Хотя русский народ в старину стародавнюю и не был прирожденным обитателем поморья, но как с самим морем, так и со всем заморским связано в его тысячелетней памяти немало всяких сказаний, поверий и цветистых ходячих слов, с незапамятных времен до сих пор разгуливающих «от моря до моря». Теперь, когда народная Русь не только стоит твердою богатырскою стопою на берегах семи морей, но даже омывается двумя океанами, — невольно выплывают перед ее глазами из-за темным-темной дали минувших веков затуманенные современным житьем-бытьем облики былых поверий, сбереженных от беспощадной руки всесокрушающего времени в светлых глубинах чуткого ко всему родному-заветному, памятливого сердца народного.

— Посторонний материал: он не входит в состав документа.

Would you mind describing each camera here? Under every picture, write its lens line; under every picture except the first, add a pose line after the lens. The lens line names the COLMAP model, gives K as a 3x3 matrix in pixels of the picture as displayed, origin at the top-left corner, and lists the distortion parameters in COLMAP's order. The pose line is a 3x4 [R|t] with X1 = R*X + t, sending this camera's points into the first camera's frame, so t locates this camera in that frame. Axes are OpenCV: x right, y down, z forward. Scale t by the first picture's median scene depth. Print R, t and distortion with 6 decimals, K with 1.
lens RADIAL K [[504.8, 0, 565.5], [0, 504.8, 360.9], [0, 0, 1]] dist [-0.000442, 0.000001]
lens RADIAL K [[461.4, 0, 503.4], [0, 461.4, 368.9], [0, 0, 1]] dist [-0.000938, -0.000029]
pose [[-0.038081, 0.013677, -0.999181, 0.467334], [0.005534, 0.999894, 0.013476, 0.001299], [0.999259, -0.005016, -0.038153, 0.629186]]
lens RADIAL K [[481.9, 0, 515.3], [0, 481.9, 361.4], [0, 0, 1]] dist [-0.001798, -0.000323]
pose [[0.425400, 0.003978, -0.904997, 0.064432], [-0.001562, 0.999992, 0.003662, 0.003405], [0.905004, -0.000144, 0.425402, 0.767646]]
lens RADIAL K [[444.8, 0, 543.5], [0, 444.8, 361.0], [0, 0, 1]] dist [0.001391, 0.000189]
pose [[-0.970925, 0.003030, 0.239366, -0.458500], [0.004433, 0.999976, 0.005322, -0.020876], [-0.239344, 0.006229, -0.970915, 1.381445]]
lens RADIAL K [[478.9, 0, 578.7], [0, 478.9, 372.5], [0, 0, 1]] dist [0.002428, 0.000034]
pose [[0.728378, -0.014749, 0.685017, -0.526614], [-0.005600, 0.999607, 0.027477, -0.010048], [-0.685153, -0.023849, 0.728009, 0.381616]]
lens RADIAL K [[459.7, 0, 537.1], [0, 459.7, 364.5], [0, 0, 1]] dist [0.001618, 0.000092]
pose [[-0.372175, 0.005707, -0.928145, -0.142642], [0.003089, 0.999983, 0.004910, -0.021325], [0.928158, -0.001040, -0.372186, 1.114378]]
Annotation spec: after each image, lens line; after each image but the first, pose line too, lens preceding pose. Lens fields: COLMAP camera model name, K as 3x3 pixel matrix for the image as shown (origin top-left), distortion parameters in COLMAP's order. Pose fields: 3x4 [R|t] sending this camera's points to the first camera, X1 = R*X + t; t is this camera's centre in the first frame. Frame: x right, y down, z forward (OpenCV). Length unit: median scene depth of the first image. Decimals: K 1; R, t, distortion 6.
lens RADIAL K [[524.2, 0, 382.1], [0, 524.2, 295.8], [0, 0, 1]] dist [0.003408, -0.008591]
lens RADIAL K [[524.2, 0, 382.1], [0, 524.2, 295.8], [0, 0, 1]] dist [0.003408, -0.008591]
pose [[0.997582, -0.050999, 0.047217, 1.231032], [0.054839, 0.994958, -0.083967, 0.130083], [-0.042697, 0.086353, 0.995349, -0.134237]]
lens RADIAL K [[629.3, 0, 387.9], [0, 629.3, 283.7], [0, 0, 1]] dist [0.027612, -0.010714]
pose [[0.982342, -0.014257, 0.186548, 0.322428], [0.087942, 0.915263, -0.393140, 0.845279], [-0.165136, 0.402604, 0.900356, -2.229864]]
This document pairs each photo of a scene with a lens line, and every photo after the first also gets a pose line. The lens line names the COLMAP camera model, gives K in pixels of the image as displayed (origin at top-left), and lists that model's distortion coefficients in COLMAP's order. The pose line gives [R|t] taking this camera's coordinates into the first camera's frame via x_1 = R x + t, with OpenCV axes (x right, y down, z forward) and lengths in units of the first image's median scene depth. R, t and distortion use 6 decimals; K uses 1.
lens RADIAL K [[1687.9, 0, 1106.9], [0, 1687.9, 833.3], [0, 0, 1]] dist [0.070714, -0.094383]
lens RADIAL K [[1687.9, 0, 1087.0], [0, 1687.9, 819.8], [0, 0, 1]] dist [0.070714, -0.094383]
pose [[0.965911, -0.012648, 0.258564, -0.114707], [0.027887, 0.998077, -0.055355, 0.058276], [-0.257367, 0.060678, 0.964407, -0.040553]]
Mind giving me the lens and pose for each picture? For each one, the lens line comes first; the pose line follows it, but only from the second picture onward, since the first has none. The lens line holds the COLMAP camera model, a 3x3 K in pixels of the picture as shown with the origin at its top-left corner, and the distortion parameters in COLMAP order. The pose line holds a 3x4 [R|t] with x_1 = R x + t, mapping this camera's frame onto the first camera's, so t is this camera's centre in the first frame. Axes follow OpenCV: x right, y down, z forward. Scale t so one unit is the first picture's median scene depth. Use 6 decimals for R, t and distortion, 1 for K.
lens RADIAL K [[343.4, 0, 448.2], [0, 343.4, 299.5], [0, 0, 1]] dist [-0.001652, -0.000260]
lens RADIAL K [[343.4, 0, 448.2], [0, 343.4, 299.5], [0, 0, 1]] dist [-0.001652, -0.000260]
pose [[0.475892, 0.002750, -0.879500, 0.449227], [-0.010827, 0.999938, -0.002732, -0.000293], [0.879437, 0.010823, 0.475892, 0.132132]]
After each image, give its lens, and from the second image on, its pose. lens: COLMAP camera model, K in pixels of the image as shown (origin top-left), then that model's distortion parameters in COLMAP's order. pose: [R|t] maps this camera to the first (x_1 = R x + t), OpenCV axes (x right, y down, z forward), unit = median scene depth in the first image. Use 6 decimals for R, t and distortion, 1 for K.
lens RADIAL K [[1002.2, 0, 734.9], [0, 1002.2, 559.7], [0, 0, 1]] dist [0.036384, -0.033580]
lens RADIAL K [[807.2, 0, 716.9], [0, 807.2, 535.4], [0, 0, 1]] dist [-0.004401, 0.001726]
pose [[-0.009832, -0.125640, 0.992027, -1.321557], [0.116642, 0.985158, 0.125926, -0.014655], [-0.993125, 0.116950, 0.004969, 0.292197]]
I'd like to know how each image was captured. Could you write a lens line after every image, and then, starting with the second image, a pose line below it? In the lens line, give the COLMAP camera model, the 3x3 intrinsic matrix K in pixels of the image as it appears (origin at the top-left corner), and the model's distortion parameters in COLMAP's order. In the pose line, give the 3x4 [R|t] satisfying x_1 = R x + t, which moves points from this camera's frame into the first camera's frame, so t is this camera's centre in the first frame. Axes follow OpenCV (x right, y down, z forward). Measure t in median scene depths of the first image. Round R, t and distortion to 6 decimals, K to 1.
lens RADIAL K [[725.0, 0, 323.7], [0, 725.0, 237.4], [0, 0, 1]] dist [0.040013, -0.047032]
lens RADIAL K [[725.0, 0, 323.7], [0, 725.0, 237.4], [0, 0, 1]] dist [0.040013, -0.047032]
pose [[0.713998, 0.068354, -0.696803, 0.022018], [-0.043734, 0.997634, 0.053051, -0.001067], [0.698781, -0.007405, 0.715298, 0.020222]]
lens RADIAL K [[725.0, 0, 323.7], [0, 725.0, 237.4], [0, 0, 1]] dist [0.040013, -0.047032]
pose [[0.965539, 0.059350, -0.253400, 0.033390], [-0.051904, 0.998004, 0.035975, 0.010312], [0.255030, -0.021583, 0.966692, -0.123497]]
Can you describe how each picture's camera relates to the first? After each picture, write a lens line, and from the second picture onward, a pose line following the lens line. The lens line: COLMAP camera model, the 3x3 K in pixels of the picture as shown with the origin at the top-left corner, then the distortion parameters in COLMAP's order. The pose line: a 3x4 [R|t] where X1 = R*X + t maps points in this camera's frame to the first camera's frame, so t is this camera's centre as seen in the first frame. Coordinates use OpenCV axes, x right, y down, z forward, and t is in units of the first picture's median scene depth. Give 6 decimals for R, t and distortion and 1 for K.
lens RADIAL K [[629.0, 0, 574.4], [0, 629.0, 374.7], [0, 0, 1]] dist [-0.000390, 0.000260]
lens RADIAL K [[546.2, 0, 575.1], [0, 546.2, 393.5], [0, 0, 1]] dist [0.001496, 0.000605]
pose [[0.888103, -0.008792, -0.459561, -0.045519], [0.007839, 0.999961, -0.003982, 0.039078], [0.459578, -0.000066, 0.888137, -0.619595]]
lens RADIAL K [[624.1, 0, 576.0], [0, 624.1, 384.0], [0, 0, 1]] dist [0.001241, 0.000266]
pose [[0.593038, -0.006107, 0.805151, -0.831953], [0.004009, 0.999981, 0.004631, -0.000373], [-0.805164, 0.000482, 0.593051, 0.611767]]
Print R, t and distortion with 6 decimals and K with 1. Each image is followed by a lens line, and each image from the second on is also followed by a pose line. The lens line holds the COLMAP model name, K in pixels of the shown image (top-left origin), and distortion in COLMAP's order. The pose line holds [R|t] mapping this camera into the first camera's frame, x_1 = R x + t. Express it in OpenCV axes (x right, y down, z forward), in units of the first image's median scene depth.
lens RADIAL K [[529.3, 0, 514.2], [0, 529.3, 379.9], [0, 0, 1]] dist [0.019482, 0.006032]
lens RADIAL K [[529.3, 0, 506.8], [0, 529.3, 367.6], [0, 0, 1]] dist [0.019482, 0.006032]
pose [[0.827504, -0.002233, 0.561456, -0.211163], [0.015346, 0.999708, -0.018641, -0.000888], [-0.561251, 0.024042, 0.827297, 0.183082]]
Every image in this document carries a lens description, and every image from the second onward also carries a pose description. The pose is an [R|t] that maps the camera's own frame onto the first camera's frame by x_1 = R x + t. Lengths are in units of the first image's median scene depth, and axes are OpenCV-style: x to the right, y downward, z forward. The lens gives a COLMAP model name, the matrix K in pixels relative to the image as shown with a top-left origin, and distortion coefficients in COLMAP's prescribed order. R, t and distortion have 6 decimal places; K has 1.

Было время, когда славянин-язычник поклонялся всей обступавшей его, видимой его суеверным глазам, природе — как единому, примирявшему в себе и доброе, и злое начала, божеству. Шли века, один за другим утопавшие в неизведанной бездне славянского прошлого: бог-природа мало-помалу распадался надвое — воплощаясь в Белбога (олицетворение света и добра) и Чернобога (воплощение злых темных сил). Но власть и этих могущественных стихий природы была, с течением времени, разделена между происшедшим от каждой из них потомством, обожествленным среди преклонявшегося пред их волею народа. Сначала народилась божественная чета — Небо с Землею, ставшие прародителями позднейших богов; а там — и целая семья их зажила на славянском Олимпе. Древнеязыческая Русь передала старшинство в этой семье сыну прабога-неба — Перуну, дав ему в могучие руки и молниеносные громы небесные, и дожди облачные, и огни горючие, и воды земные. Загремела по светлорусскому простору Белбожичева слава великая, великая слава — нераздельная… Но шли — прошли еще годы-века, разделил свое царство и единый властитель земли и неба. Остались у Перуна громы да молнии, огнем стал повелевать Сварожич, ветрами буйными — Стрибог; доставались воды Морскому Царю.
Жил, по верованию древних пращуров пахаря наших дней, обитал этот могучий бог сначала не в пучине морской, а в бездонной глубине синего неба, раскидывающегося беспредельным воздушным океаном над Матерью-Сырой-Землею. И самое небо казалось живому народному воображению не чем иным, как океан-морем, в волнах которого купались и пресветлое солнце, и ясные звезды, омывался и светел-месяц. Мало-помалу представление о небе-море было перенесено на заслоняющие его от глаз человеческих волны дожденосительниц — туч, отовсюду окруживших, по воле народа-сказателя, небесный остров «Буян». Когда продвинулась Русь поближе к заправскому синему морю и даже начала заглядывать за море, — сложилось в ней понятие о море-океане, на котором-де плавает стоящая на китах земля. Остров Буян перенесся на середину этого беспредельного моря и стал жилищем солнца с алыми сестрами — зорями, а когда миновал черед обожествлению дневного светила, поселились на этом острове всякие дива-дивные, и до сих пор не покидающие его для суеверного воображения, придерживающегося заповедных стариною преданий. Обступают — стерегут его ветры буйные. Живет на острове и змея — «всем змеям старшая», и вещий ворон — «всем черным воронам старший брат» («Живет ворон — Огненного змея клюет!»), и птица — «всем птицам старшая и большая» (с железным носом и когтями медными), и пчелиная матка — «всем маткам старшая». Народное заговорное слово поселяет здесь даже Илью-пророка, принявшего на себя и власть над могучими громами Перуновыми. «На море на океане, на острове на Буяне», — гласит это поседевшее слово, — «гонит Илья-пророк к колеснице гром с великим дождем» и т. п. Простонародные сказки то и дело меняют обитателей этого дивного острова. Но сам-то он встает из морских волн по-прежнему увлекающим воображение простодушного сказателя местом всяких чудес… Морской же Царь, порастеряв свою власть на небесном море, ушел — старый — в морскую глубь, построил там себе палаты царские да и живет-поживает припеваючи, по всей своей царской вольности, окруженный веселым народом: девами — русалками, водяными воеводами да всякими чудищами морскими — «им же несть числа».